Há décadas, esta e outras Santas Casas infeccionam as noções de santidade e de filantropia. Atendem de graça, mas custam milhões à Viúva, cuja bolsa é abastecida pela generosidade tributária da patuleia. A Santa Casa do Rio já foi apanhada até em maracutaias com túmulos. Uma nada tem a ver com a outra e há instituições exemplares que levam esse nome. Elas surgiram na Colônia, quando eram a única iniciativa de saúde pública de Pindorama. Chamavam-se Santas Casas de Misericórdia.

Depois de fechar a porta do pronto-atendimento para abrir, com sucesso, a Bolsa da Viúva, o doutor Abdalla, presidente de uma instituição quebrada, deu uma entrevista investindo-se da soberba de um donatário medieval: "Falei, vou fechar"; "Ou me dá algum dinheiro, ou não. R$ 3 milhões é insuficiente"; "Estou aqui há seis anos"; "Fechei repentinamente porque chegou um dia e o fornecedor disse que não ia mais me fornecer material". Incomodado, despediu-se da repórter Thais Bilenky: "Você está perguntando para poder futricar. Você devia falar que eu sou bonito, tal. Você não fala. Você só vai descer o porrete".

Por mais perigoso que seja uma repórter descendo o porrete, é preferível isso a um serviço de pronto-atendimento fechado "repentinamente".

Deve-se ao doutor Abdalla o estímulo a um novo padrão de conduta do Estado. Se um hospital está em dificuldades financeiras, chama uma auditoria pública para examinar suas contas. Isso pode ser feito a qualquer momento, sem necessidade de ações repentinas numa administração que dura seis anos. De quebra, o gestor do hospital pode ganhar uma visita do Ministério Público, com direito a porrete.
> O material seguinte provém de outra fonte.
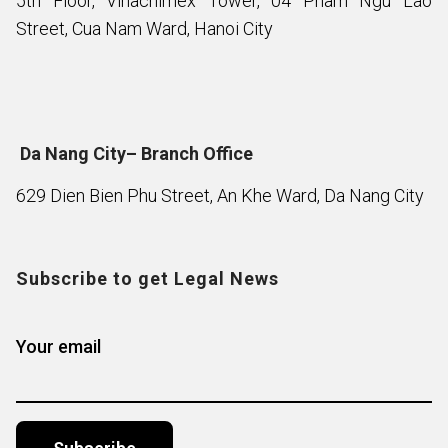
5th Floor, Vinachimex Tower, 04 Pham Ngu Lao
Street, Cua Nam Ward, Hanoi City
Da Nang City– Branch Office
629 Dien Bien Phu Street, An Khe Ward, Da Nang City
Subscribe to get Legal News
Your email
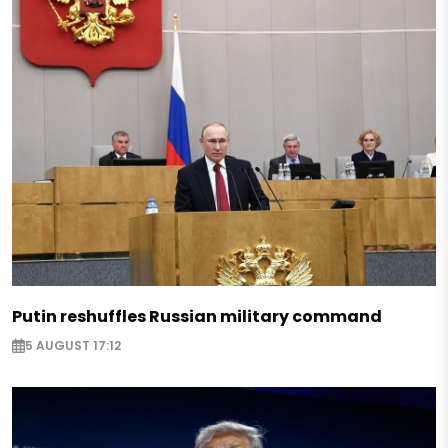
Putin reshuffles Russian military command
5 AUGUST 17:12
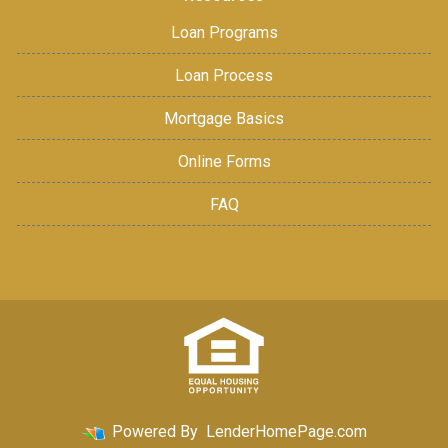
Loan Programs
Loan Process
Mortgage Basics
Online Forms
FAQ
Powered By
LenderHomePage.com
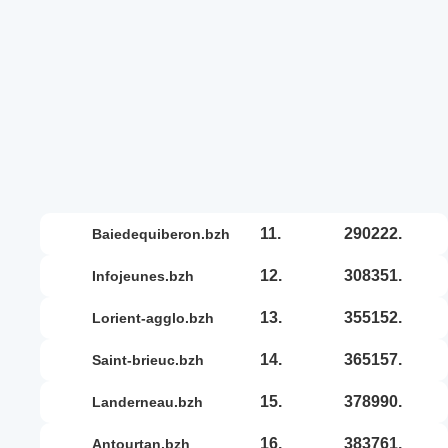
11.
290222.
baiedequiberon.bzh
12.
308351.
infojeunes.bzh
13.
355152.
lorient-agglo.bzh
14.
365157.
saint-brieuc.bzh
15.
378990.
landerneau.bzh
16.
383761.
antourtan.bzh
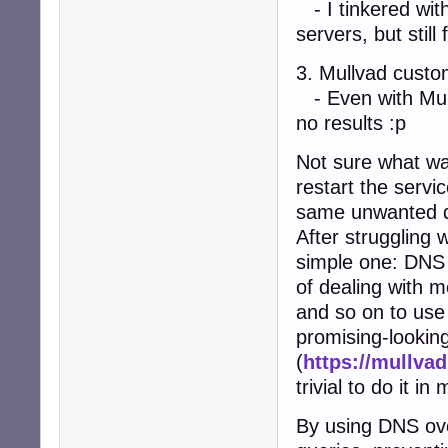
- I tinkered wit
servers, but stil
3. Mullvad custom
- Even with Mullv
no results :p
Not sure what was
restart the servi
same unwanted d
After struggling 
simple one: DNS 
of dealing with 
and so on to us
promising-looking
(
https://mullvad
trivial to do it i
By using DNS ov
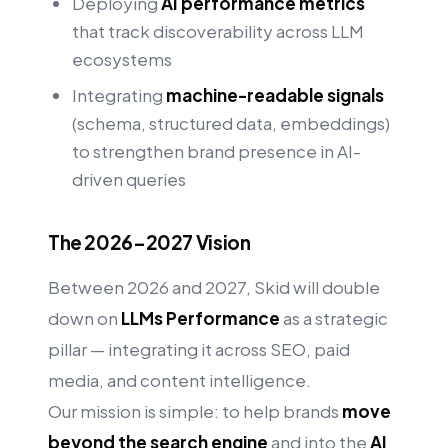
Deploying
AI performance metrics
that track discoverability across LLM
ecosystems
Integrating
machine-readable signals
(schema, structured data, embeddings)
to strengthen brand presence in AI-
driven queries
The 2026–2027 Vision
Between 2026 and 2027, Skid will double
down on
LLMs Performance
as a strategic
pillar — integrating it across SEO, paid
media, and content intelligence.
Our mission is simple: to help brands
move
beyond the search engine
and into the
AI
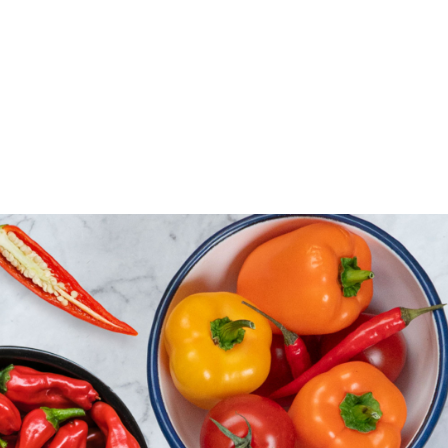
Florina peppers and green peppers or colorful
peppers?
Green peppers, Florina peppers, and colorful bell
peppers are essential staples in any kitchen. In
Greece, we tend to favor sweet peppers over hot
ones, and growers focus their efforts on these
popular varieties. Peppers are widely cultivated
A situação da Santa Casa só chegou ao ponto em que chegou porque alguém deixou de fazer o seu serviço, mas quem pagou a conta foram os doentes. Pagarão duas vezes: na primeira, não sendo socorridos; na segunda, pagando impostos para socorrer instituições quebradas.


Em tempo: o doutor veste-se bem, mas bonito não chega a ser.